[Data excerpts]
▬▬▬▬▬▬

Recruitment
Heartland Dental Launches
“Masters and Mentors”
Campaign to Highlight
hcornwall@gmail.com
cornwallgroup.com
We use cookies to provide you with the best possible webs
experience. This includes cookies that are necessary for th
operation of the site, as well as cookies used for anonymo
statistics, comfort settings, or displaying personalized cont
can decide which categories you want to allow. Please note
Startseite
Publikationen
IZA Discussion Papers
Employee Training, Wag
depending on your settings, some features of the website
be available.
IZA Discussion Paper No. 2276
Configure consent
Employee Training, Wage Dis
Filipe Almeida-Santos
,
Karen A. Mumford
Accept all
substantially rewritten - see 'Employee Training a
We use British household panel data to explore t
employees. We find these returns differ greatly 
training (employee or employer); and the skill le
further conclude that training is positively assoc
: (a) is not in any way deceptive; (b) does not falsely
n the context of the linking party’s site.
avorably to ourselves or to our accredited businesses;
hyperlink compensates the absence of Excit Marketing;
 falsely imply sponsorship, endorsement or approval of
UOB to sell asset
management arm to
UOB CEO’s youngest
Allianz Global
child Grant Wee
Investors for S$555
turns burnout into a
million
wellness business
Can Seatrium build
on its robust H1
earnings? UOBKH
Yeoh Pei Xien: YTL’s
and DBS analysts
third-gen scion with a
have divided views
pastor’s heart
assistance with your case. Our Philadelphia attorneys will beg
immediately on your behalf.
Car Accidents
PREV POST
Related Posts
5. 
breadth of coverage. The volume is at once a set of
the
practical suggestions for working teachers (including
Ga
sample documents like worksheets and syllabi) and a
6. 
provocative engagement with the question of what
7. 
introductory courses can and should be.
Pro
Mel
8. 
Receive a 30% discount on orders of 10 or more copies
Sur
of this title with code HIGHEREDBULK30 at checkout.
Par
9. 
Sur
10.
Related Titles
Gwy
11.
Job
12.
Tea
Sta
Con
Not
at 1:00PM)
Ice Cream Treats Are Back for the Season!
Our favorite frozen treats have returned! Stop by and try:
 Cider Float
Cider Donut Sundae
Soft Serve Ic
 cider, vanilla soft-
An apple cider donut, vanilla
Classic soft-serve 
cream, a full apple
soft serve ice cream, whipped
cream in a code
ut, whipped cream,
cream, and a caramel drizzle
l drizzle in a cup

▬▬▬▬▬▬

Task description: Write the entries again, exactly as they stand.

Exercise solution:
Recruitment
Heartland Dental Launches
“Masters and Mentors”
Campaign to Highlight
hcornwall@gmail.com
cornwallgroup.com
We use cookies to provide you with the best possible webs
experience. This includes cookies that are necessary for th
operation of the site, as well as cookies used for anonymo
statistics, comfort settings, or displaying personalized cont
can decide which categories you want to allow. Please note
Startseite
Publikationen
IZA Discussion Papers
Employee Training, Wag
depending on your settings, some features of the website
be available.
IZA Discussion Paper No. 2276
Configure consent
Employee Training, Wage Dis
Filipe Almeida-Santos
,
Karen A. Mumford
Accept all
substantially rewritten - see 'Employee Training a
We use British household panel data to explore t
employees. We find these returns differ greatly 
training (employee or employer); and the skill le
further conclude that training is positively assoc
: (a) is not in any way deceptive; (b) does not falsely
n the context of the linking party’s site.
avorably to ourselves or to our accredited businesses;
hyperlink compensates the absence of Excit Marketing;
 falsely imply sponsorship, endorsement or approval of
UOB to sell asset
management arm to
UOB CEO’s youngest
Allianz Global
child Grant Wee
Investors for S$555
turns burnout into a
million
wellness business
Can Seatrium build
on its robust H1
earnings? UOBKH
Yeoh Pei Xien: YTL’s
and DBS analysts
third-gen scion with a
have divided views
pastor’s heart
assistance with your case. Our Philadelphia attorneys will beg
immediately on your behalf.
Car Accidents
PREV POST
Related Posts
5. 
breadth of coverage. The volume is at once a set of
the
practical suggestions for working teachers (including
Ga
sample documents like worksheets and syllabi) and a
6. 
provocative engagement with the question of what
7. 
introductory courses can and should be.
Pro
Mel
8. 
Receive a 30% discount on orders of 10 or more copies
Sur
of this title with code HIGHEREDBULK30 at checkout.
Par
9. 
Sur
10.
Related Titles
Gwy
11.
Job
12.
Tea
Sta
Con
Not
at 1:00PM)
Ice Cream Treats Are Back for the Season!
Our favorite frozen treats have returned! Stop by and try:
 Cider Float
Cider Donut Sundae
Soft Serve Ic
 cider, vanilla soft-
An apple cider donut, vanilla
Classic soft-serve 
cream, a full apple
soft serve ice cream, whipped
cream in a code
ut, whipped cream,
cream, and a caramel drizzle
l drizzle in a cup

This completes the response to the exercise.